Task to complete:
Reproduce the passage of the Little League blog post from "Every practice was" up to and including "every other respect.", copying it word for word.

Given text:

Wednesday, August 22, 2007

Dirty Little Secrets: Little (Major) League

Since public humiliation seems to be a recurring theme this month (uhm, wink?), it seems fitting that this month's Dirty Little Secret be my earliest, un-fondest memory. The time frame is sketchy, but I believe I was about eight. I was whatever age one is when Little League first becomes an option. Rest assured, it wasn't my idea; I hadn't yet warmed up to the idea of balls flying at my face.

Regardless, I ended up on the team sponsored by Burger King. If you remember from last month's Dirty Little Secret, I was Sears-Husky chubby, in addition to having little innate athletic ability. I'm convinced to this day, I only agreed to play because I assumed free whoppers, french fries and milk shakes were inevitable, which, in fact, they were.

The memories surrounding my time in Little League are seriously impaired due to the strength and relentlessness of the repression impulse. Piecing the bits together is challenging. I have a vivid memory of going to a sporting goods store and purchasing a baseball mitt and athletic cup. My Dad made a rare weekend appearance for these purchases and it marks the one and only time that the fact that I was in possession of a pair of testicles actually came up between us; it's bittersweet to realize that he stepped up the the plate when their vulnerability and ability to pass on his DNA became an issue. I know for a fact he has never called his or anyone else's testicles "balls" or "nuts;" for him they were, and I assume remain, forever "testicles."

Thus equipped, Little League practices began.

My coach, Arthur Demers was about 4o, with shoulder length black hair that with beginning streaks of gray. He was one hairy Greek guy. Tufts poured out of whatever shirt he had on -- from the sleeves, from around the neck. He had one of those 70's Harley-Davidson mustaches that drooped all the way down to his jawline. If Tom of Finland were casting a 70's gay porn version of the "Bad News Bears," Coach Demers would have been a shoe-in for the Walter Matthau role. He exuded testosterone and could pitch, catch, and hit balls with his eyes closed. If you saw him at The Eagle, you'd be tempted, but a bit concerned about your wallet.

My recollection is that I spent a great deal of time in the outfield; it was either left or right; it was never center. I prayed (out loud and occasionally to the point of tears) that no one would hit it within 100 feet of me. When the inevitable ball did come me way during practice, I made awkward, slow movements in its general directions, secretly courting a spastic infielder or over-zealous center fielder to step in and steal the spotlight. This tactic frequently worked, but Coach Demers was not fooled.

The only moments more tormenting than those spent in the field were those at the plate, facing the pitcher. I could puke thinking about it right now. As my turn to bat would approach, I would beg God's forgiveness as I wished that each of my teammates would make an out. I didn't really have a batter's eye; I swung at balls that were thrown towards third plate and would let balls gently lobbed over home pass by, or swing after it was resting safe in the catcher's mitt. There was no predicting how my ineptness would manifest itself -- swing too soon, too fast, too high; one never knew.

Every practice was torture to be eclipsed only by the games. I suffered silently, sullenly chewing on burgers and soggy fries after the games. We were young enough that my lack of ability was tolerated by the other kids, but I only recall having one friend on the team. All I remember of him is that he had glasses, dark hair and was a skinnier version of me in every other respect.

Entries supplied:
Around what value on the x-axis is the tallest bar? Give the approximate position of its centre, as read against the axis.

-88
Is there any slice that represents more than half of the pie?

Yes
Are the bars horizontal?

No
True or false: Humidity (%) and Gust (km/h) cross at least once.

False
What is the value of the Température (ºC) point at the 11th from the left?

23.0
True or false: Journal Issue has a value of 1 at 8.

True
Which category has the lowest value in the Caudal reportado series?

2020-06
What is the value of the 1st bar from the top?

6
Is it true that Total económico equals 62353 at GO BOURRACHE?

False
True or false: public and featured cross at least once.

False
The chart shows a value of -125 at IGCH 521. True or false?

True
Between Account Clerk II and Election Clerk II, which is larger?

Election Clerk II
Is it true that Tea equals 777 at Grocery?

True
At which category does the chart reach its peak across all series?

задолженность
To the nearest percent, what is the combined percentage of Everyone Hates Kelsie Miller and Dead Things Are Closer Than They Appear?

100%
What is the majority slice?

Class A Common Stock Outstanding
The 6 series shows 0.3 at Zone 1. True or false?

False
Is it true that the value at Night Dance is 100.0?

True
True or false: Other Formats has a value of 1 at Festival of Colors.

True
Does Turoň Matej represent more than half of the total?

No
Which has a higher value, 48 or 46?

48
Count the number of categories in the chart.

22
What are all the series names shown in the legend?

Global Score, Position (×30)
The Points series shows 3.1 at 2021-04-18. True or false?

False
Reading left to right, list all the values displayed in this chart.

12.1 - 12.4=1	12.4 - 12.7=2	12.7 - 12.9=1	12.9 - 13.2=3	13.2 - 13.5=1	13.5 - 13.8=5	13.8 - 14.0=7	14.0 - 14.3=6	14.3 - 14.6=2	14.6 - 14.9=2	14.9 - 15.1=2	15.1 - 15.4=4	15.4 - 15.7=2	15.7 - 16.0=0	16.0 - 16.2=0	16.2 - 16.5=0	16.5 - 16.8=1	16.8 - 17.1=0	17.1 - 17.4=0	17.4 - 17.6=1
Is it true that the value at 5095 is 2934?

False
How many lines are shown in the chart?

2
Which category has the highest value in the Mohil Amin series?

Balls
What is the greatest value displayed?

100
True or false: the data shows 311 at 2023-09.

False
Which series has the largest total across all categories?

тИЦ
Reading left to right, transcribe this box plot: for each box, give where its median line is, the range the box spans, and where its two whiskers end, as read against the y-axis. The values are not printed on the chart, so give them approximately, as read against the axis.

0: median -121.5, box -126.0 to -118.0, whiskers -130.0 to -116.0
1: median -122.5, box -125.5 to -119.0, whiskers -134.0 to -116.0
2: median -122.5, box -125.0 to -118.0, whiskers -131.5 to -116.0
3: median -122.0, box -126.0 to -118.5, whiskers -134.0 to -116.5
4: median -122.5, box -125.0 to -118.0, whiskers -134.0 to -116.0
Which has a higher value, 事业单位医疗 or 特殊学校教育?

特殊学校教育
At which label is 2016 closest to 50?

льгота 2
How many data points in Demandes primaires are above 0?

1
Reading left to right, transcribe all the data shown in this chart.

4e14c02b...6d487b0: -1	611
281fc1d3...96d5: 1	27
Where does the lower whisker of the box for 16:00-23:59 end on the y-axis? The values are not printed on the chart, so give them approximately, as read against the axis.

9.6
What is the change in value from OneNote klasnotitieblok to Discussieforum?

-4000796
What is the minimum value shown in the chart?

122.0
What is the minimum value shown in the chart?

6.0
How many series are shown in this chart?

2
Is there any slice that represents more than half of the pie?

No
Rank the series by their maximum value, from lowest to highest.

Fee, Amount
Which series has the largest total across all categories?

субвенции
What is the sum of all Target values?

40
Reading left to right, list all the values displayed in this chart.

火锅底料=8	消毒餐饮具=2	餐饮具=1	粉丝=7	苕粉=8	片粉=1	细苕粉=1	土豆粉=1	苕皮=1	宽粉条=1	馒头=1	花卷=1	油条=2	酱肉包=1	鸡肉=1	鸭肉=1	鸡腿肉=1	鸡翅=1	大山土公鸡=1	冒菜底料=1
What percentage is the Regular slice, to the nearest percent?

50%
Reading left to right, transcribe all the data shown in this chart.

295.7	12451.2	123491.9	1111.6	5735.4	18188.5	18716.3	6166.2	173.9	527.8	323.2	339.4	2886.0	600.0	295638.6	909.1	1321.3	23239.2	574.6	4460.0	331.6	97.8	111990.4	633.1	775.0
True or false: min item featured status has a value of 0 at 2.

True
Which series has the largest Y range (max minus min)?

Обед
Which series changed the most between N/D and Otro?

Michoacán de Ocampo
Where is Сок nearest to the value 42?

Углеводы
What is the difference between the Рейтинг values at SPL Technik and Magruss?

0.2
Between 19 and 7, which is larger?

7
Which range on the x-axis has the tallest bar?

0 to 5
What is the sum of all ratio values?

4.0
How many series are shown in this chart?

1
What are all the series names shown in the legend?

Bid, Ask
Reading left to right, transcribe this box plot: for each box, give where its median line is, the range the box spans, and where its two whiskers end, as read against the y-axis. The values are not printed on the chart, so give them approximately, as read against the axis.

Solution:
Every practice was torture to be eclipsed only by the games. I suffered silently, sullenly chewing on burgers and soggy fries after the games. We were young enough that my lack of ability was tolerated by the other kids, but I only recall having one friend on the team. All I remember of him is that he had glasses, dark hair and was a skinnier version of me in every other respect.